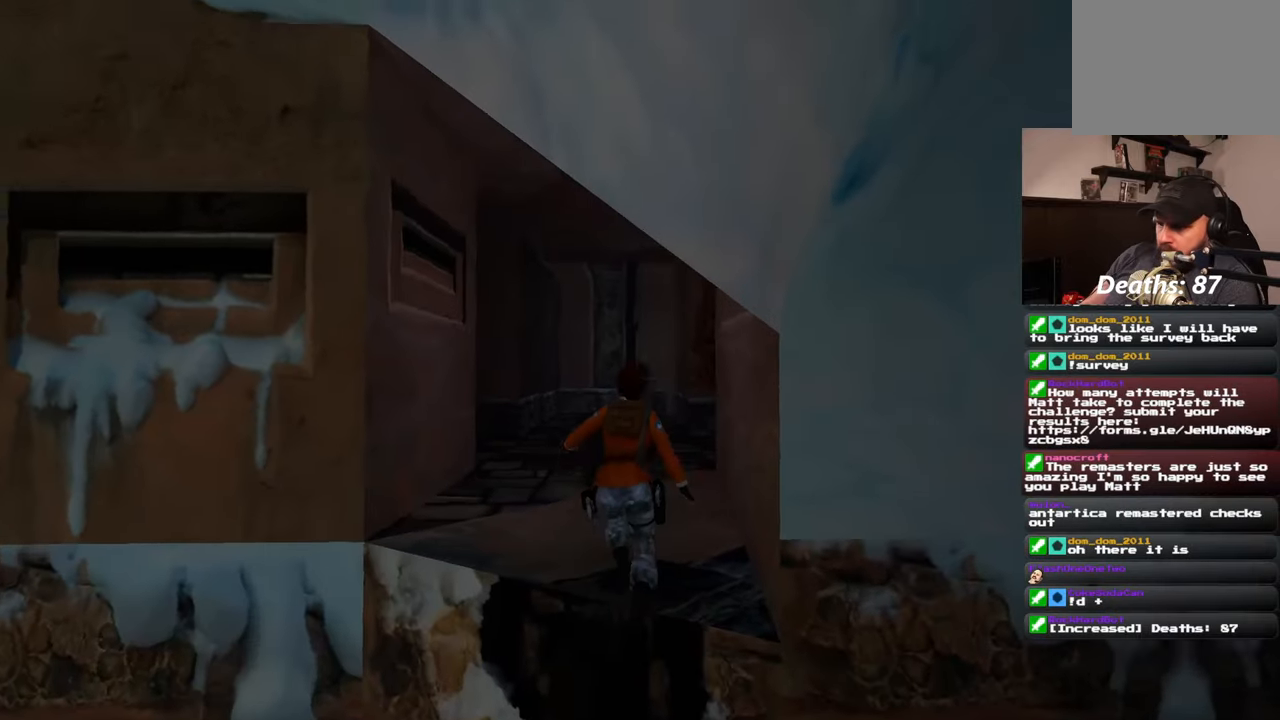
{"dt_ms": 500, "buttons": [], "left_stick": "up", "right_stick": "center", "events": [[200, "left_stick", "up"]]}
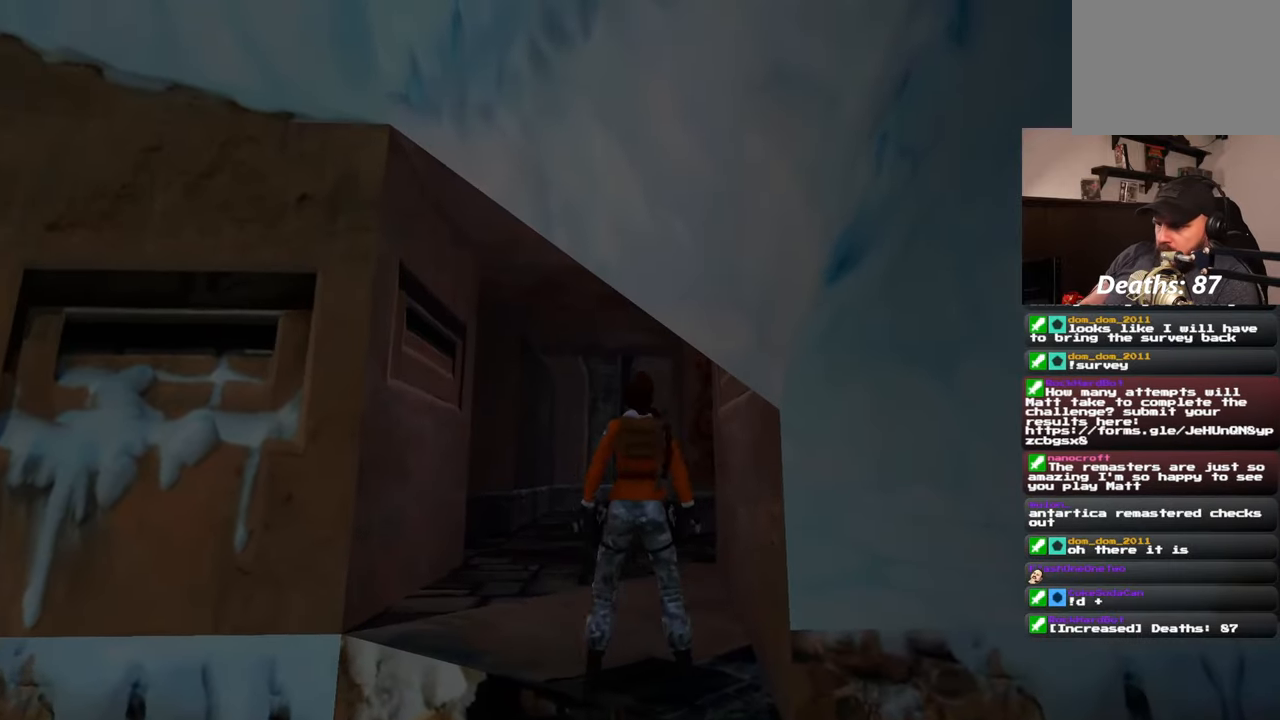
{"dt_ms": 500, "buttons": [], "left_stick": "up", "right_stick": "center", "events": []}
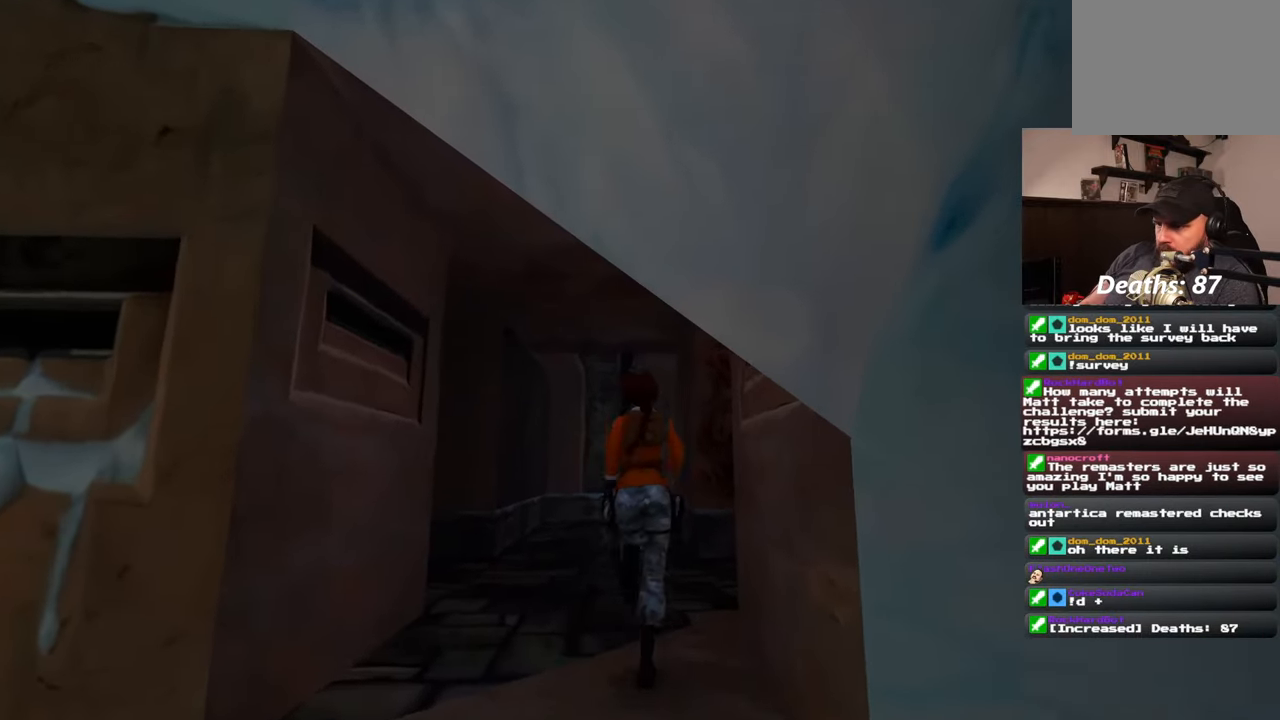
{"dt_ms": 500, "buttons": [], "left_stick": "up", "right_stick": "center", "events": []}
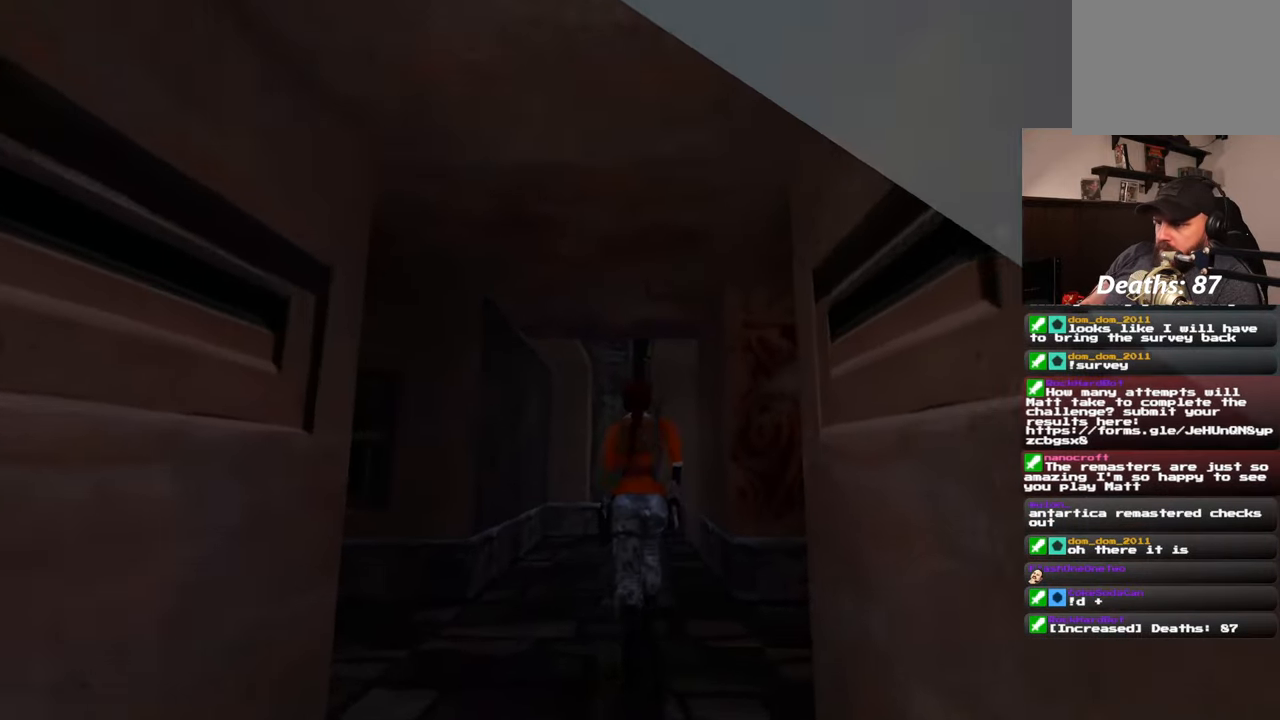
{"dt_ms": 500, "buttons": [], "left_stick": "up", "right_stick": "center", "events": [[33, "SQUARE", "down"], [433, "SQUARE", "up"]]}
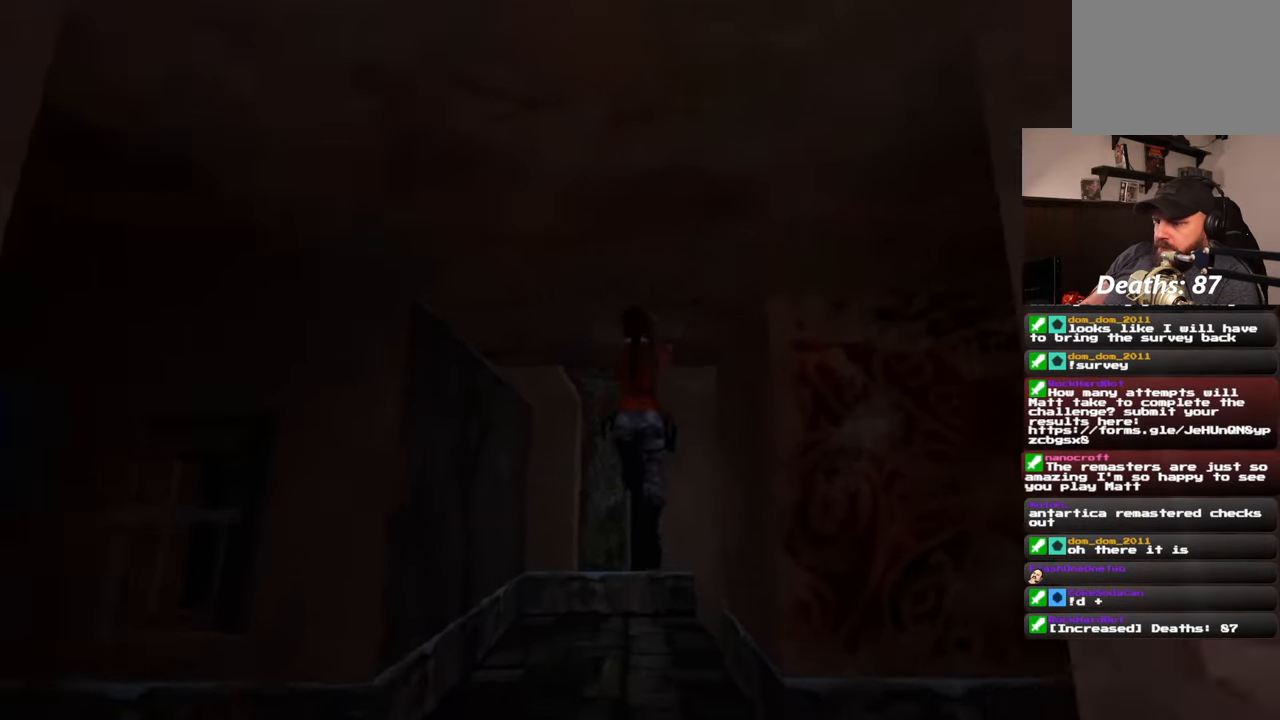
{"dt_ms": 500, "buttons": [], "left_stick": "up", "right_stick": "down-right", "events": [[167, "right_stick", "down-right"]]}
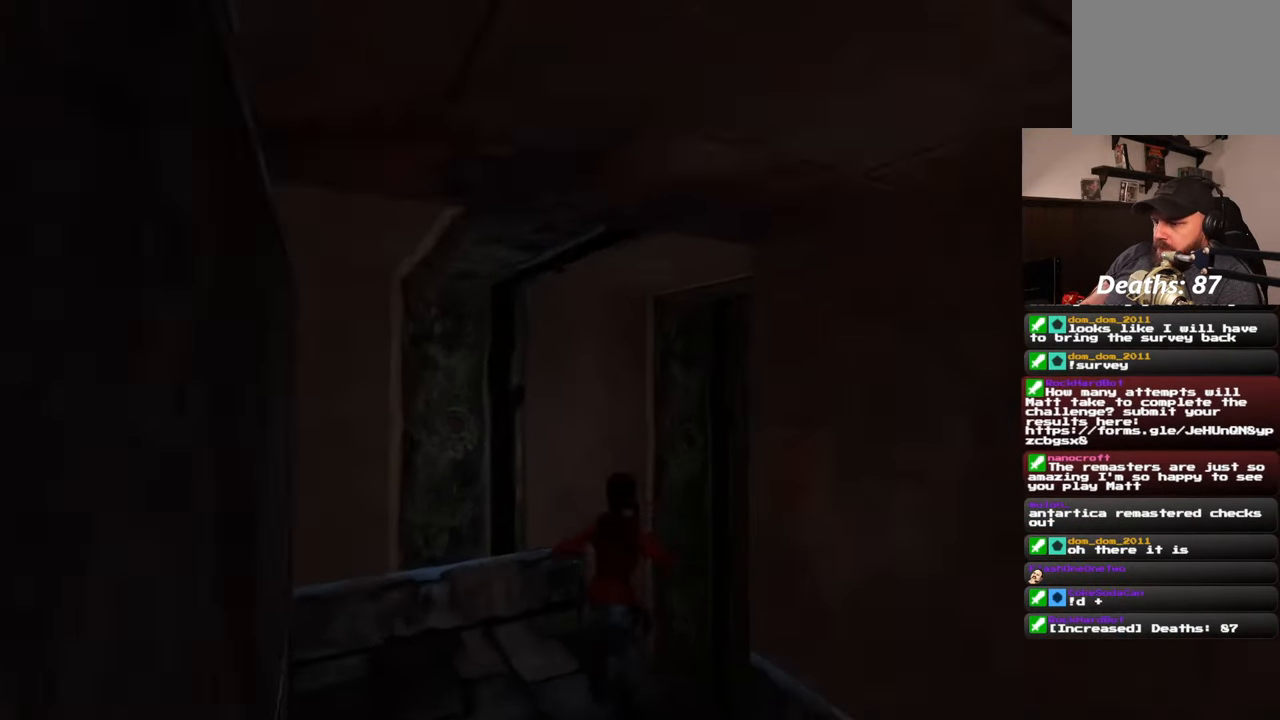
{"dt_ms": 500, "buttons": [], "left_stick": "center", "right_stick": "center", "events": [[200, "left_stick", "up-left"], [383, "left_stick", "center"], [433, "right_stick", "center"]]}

Exercise goal:
Set the preceding data down again word for word, omitting images.

Final answer:
{"dt_ms": 500, "buttons": [], "left_stick": "up", "right_stick": "center", "events": [[200, "left_stick", "up"]]}
{"dt_ms": 500, "buttons": [], "left_stick": "up", "right_stick": "center", "events": []}
{"dt_ms": 500, "buttons": [], "left_stick": "up", "right_stick": "center", "events": []}
{"dt_ms": 500, "buttons": [], "left_stick": "up", "right_stick": "center", "events": [[33, "SQUARE", "down"], [433, "SQUARE", "up"]]}
{"dt_ms": 500, "buttons": [], "left_stick": "up", "right_stick": "down-right", "events": [[167, "right_stick", "down-right"]]}
{"dt_ms": 500, "buttons": [], "left_stick": "center", "right_stick": "center", "events": [[200, "left_stick", "up-left"], [383, "left_stick", "center"], [433, "right_stick", "center"]]}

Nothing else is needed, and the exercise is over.